- _Exercise passage_

┏━━

How did you get your start, what was the main thing that got you into this whole industry?

A Tribe Called Quest’s “Low End Theory”, Main Source “Breakin Atoms”, Gang Starr “Step In The Arena”, any number of Rakim’s albums, N.W.A…. just being influenced by and living the music.

So, after you did stuff with Wolf, then you hooked up with Automator, how did that happen?

I either met him through Peanut Butter Wolf, or Architect, my producer. He liked my stuff and everything, and he actually wanted me to do something on the Dr. Octagon album, but I kinda slept.

So do you have another album planned with 75 Ark?

I am working on a number of different projects. I am working on another album, probably for 75 Ark. I am working on an EP with my man Joey Chavez out in L.A., and I am working on another project with my man Turbin, it’s called Official Thoroughbreds.

Who is that project coming out with?

Well, the only thing that is solidified right now is the next album for 75 Ark. Everything else is I am just working on. My whole thing about music is just make the project, and then see what comes after that.

So, on your album, one of the deepest songs is “.084″, you speak on drunk driving. Is this based on a true story?

┗━━

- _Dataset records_
┏━━

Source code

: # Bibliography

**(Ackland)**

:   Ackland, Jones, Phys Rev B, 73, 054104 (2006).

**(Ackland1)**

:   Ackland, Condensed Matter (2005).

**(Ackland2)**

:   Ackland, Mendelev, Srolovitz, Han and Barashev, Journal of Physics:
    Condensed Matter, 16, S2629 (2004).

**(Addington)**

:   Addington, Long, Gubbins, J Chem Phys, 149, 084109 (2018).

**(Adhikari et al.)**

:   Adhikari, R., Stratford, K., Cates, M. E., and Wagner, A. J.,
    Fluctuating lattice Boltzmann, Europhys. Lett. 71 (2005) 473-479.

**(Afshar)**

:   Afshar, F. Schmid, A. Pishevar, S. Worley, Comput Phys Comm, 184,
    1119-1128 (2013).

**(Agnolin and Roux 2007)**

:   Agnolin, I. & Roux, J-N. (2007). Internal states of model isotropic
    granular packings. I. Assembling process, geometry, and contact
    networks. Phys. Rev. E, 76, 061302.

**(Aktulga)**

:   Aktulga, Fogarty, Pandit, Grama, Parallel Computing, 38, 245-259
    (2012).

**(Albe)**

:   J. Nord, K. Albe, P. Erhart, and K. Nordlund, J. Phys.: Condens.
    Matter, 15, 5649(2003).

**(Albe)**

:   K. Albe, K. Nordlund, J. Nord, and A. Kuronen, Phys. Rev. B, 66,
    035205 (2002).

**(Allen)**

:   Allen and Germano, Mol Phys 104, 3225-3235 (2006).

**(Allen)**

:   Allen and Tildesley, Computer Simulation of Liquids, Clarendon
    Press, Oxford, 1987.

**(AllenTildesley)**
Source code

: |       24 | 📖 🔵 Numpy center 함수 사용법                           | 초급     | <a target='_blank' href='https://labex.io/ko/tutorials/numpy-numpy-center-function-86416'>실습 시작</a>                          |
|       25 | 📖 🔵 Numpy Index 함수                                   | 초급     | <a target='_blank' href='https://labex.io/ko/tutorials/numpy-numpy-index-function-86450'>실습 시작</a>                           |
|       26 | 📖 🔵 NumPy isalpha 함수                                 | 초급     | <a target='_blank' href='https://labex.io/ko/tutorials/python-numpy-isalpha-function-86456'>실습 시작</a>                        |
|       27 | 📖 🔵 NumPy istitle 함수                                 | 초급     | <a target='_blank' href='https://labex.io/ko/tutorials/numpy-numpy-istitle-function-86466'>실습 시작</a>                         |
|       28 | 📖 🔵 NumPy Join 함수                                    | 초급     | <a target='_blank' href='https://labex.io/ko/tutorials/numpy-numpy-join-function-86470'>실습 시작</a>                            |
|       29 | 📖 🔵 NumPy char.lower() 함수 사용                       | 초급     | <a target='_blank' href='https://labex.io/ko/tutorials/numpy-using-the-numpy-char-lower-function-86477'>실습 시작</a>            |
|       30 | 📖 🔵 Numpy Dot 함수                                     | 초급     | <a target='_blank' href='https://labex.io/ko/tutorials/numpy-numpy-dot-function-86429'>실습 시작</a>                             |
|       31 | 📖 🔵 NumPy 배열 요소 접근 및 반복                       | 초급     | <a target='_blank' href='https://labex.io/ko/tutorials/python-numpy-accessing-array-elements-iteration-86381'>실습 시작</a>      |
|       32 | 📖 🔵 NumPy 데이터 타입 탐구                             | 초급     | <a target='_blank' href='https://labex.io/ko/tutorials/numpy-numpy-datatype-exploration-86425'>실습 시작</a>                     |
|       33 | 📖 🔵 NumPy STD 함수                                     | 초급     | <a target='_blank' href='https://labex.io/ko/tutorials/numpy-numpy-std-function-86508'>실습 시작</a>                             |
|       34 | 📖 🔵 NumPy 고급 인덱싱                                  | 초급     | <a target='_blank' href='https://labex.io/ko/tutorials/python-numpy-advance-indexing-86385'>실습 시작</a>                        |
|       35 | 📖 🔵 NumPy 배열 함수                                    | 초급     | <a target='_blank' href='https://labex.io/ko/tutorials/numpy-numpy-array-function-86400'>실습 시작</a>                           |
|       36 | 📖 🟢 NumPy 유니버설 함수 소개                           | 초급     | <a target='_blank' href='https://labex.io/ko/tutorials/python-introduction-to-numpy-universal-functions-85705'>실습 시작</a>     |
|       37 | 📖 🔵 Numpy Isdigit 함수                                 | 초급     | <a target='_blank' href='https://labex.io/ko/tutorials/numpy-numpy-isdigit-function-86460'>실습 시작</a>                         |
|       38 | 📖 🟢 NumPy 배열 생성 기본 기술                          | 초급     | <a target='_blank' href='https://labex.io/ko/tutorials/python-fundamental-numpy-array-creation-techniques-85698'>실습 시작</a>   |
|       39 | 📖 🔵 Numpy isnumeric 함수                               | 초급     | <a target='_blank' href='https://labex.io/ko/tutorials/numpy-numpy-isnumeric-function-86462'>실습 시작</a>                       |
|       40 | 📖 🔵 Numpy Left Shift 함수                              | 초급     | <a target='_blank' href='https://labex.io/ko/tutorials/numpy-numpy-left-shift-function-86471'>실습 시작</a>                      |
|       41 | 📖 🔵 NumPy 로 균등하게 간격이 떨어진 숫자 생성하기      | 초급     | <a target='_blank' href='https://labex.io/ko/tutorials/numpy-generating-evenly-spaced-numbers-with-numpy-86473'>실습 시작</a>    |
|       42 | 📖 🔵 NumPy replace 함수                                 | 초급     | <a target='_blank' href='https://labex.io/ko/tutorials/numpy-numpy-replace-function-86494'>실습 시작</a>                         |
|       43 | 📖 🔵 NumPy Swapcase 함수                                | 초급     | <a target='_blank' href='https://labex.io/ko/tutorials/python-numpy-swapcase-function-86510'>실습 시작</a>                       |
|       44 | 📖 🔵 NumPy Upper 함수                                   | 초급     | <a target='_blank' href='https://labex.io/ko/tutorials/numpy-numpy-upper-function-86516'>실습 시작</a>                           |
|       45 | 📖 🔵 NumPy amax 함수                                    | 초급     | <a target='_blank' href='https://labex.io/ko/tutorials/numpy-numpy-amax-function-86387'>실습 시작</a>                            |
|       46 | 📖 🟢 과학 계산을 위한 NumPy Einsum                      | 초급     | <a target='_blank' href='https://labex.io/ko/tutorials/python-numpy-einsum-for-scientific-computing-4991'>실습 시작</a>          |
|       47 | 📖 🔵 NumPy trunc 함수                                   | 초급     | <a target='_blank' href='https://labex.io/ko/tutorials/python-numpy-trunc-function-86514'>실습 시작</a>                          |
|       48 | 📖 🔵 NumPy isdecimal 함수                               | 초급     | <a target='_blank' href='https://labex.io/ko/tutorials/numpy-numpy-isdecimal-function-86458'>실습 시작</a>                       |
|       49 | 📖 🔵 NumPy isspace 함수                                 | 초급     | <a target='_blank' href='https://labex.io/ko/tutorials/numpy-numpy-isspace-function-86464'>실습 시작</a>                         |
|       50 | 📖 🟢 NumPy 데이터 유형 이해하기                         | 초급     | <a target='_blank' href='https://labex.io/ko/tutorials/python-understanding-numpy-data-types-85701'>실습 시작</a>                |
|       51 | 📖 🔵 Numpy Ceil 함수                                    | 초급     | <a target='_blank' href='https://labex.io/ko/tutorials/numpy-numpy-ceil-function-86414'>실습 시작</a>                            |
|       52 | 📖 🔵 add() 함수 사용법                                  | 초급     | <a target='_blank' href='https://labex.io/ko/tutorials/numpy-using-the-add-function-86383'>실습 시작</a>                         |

┗━━

Summarize the interview excerpt in two sentences. The data plays no part in what comes next.

- _Answer area_
The interviewee credits albums by A Tribe Called Quest, Main Source, Gang Starr, Rakim, and N.W.A as the start, and recalls meeting Automator through either Peanut Butter Wolf or the producer Architect but not following through on an offer to appear on the Dr. Octagon album. Of several projects in progress, including an EP with Joey Chavez and a project with Turbin called Official Thoroughbreds, only the next album for 75 Ark is settled.